War/Dance tells the story of children swept up in the brutal and still-simmering Ugandan civil war. It was shot in Patongo refugee camp, the teeming home to 60,000 people seeking refuge from the Lord’s Resistance Army, a brutal rebel force. Orphans and former LRA child soldiers, most of whom have witnessed or even perpetrated horrific atrocities, are now in the camp schools. They enter a national music contest but must run a dangerous gantlet to reach the competition in Kampala, the capital.

To find out whether they win the contest you have to see the film (now available on DVD), which has been received enthusiastically everywhere it’s been shown. The award-winning husband-and-wife collaboration, the first that had the filmmaking partners physically separated, produced a powerful film about a place and people that is both disturbing and inspiring.

The first Fine Films documentary made for the big screen rather than television, War/Dance garnered top honors from Sundance to Sedona, Philadelphia to Flagstaff.
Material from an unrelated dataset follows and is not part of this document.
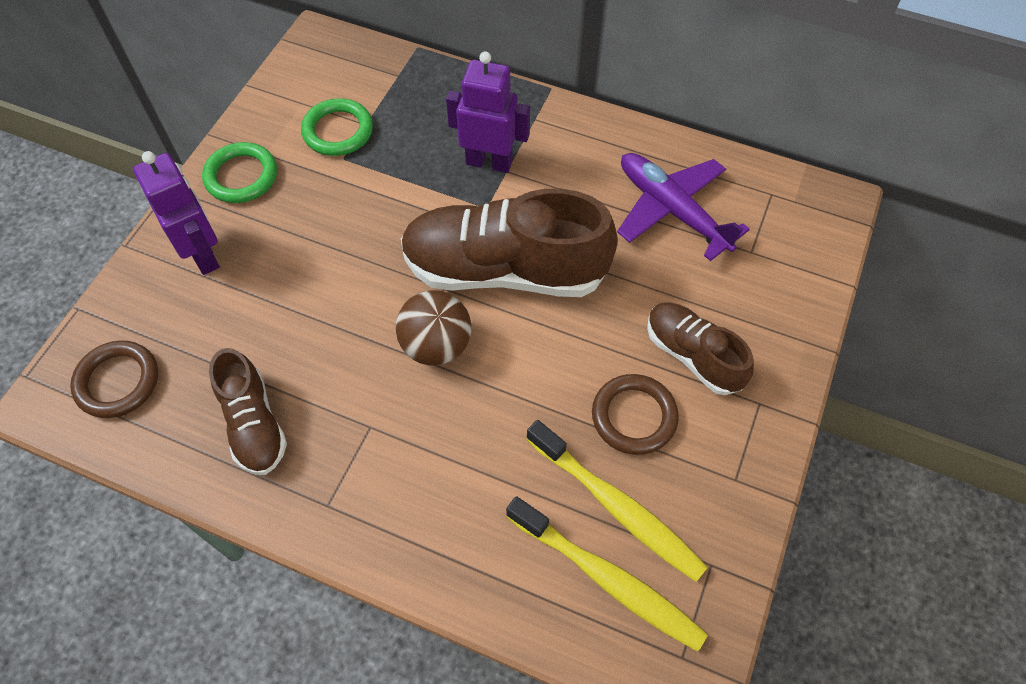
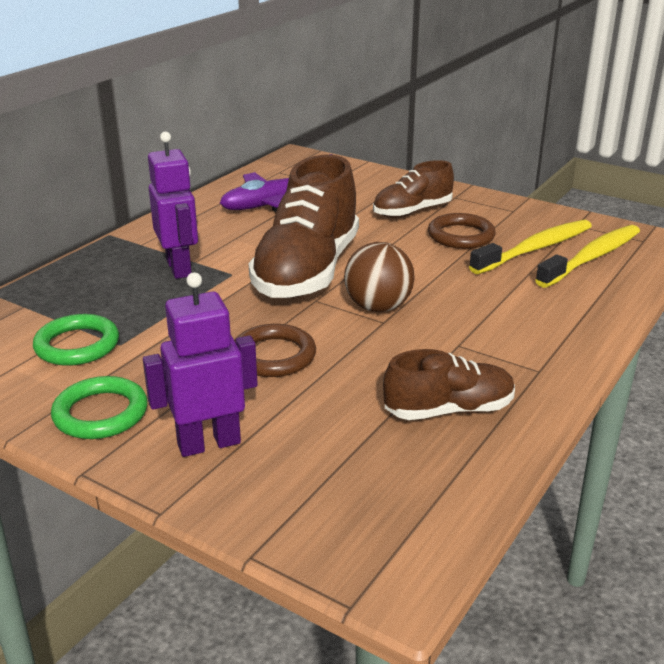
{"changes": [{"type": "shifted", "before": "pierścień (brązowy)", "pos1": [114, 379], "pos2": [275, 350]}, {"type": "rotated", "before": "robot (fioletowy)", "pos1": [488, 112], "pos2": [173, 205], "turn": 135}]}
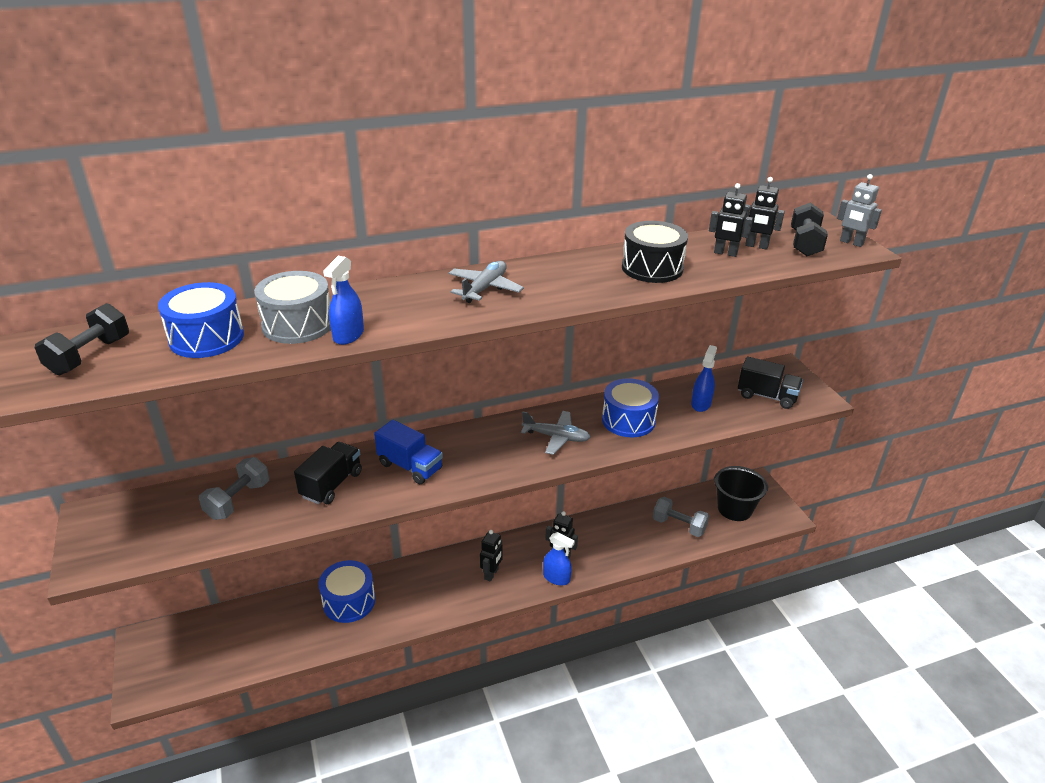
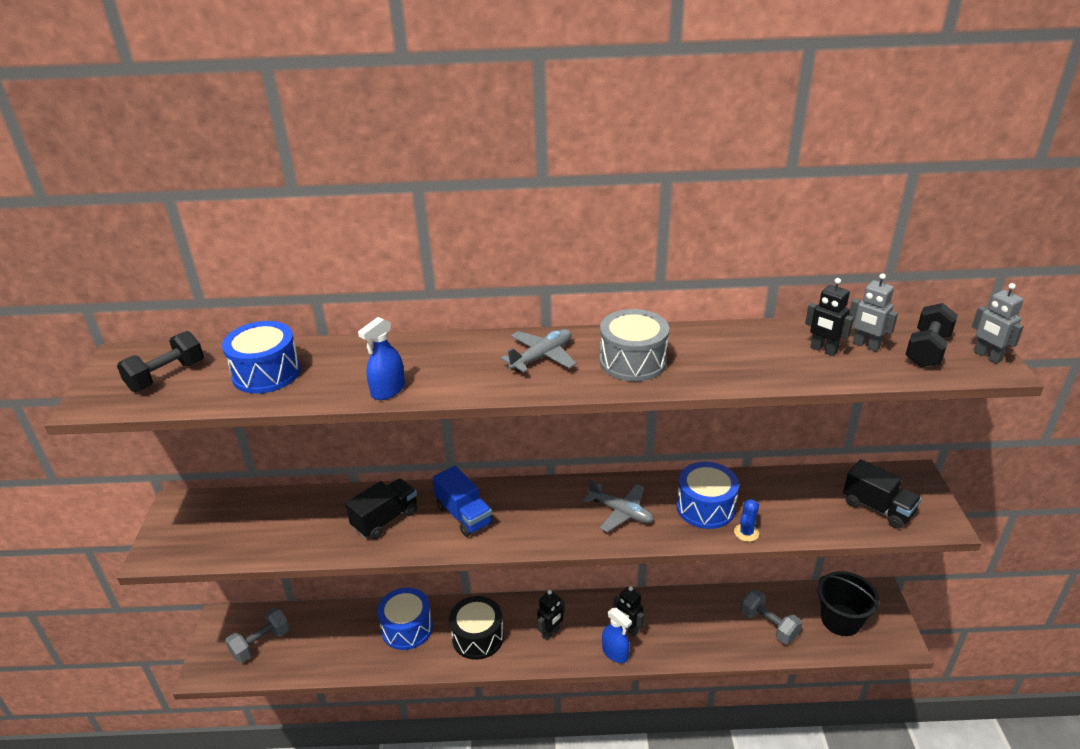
{"changes": [{"type": "shifted", "before": "hantel (szary)", "pos1": [234, 488], "pos2": [257, 635]}, {"type": "shifted", "before": "bęben (szary)", "pos1": [292, 307], "pos2": [634, 345]}, {"type": "shifted", "before": "bęben (czarny)", "pos1": [655, 252], "pos2": [476, 628]}, {"type": "gone", "before": "spryskiwacz (niebieski)", "pos1": [704, 378]}, {"type": "repainted", "before": "robot (czarny)", "after": "robot (szary)", "pos1": [764, 213], "pos2": [873, 312]}, {"type": "new", "after": "kaktus (niebieski)", "pos2": [746, 520]}]}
In January the Fines received word that the film was one of five Academy Award nominees for best documentary feature. War/Dance didn’t win, but its reputation spread far and wide.

“You make your film three times.” Once before shooting. Once on location. “And then, when you get back and start working with the editor, then you come up with what the movie is really going to be based on, what’s really happened.”

ANDREA NIX FINE ’91

For a young filmmaker, it’s been a dream come true—managing the flurry of attention and chatting with actor-producer and Darfur activist George Clooney at a luncheon for Oscar nominees in Los Angeles a couple of weeks before the February awards ceremony. But the success of the film is also fulfilling to the person who first put a camera in Andrea Nix Fine’s hands.

“My dream has been that, before I died, I’d see a kid from my class win an Oscar,” said Professor of English Phyllis Mannocchi, who taught Andrea Nix in a documentary filmmaking class Nix’s senior year.

War/Dance came close. And while Mannocchi could not have predicted which of her students would receive the Oscar nomination, she does recall Nix Fine as a very thoughtful student. “You looked at her and you knew she was taking it all in,” Mannocchi said. “She was a philosophy major, and you could tell.”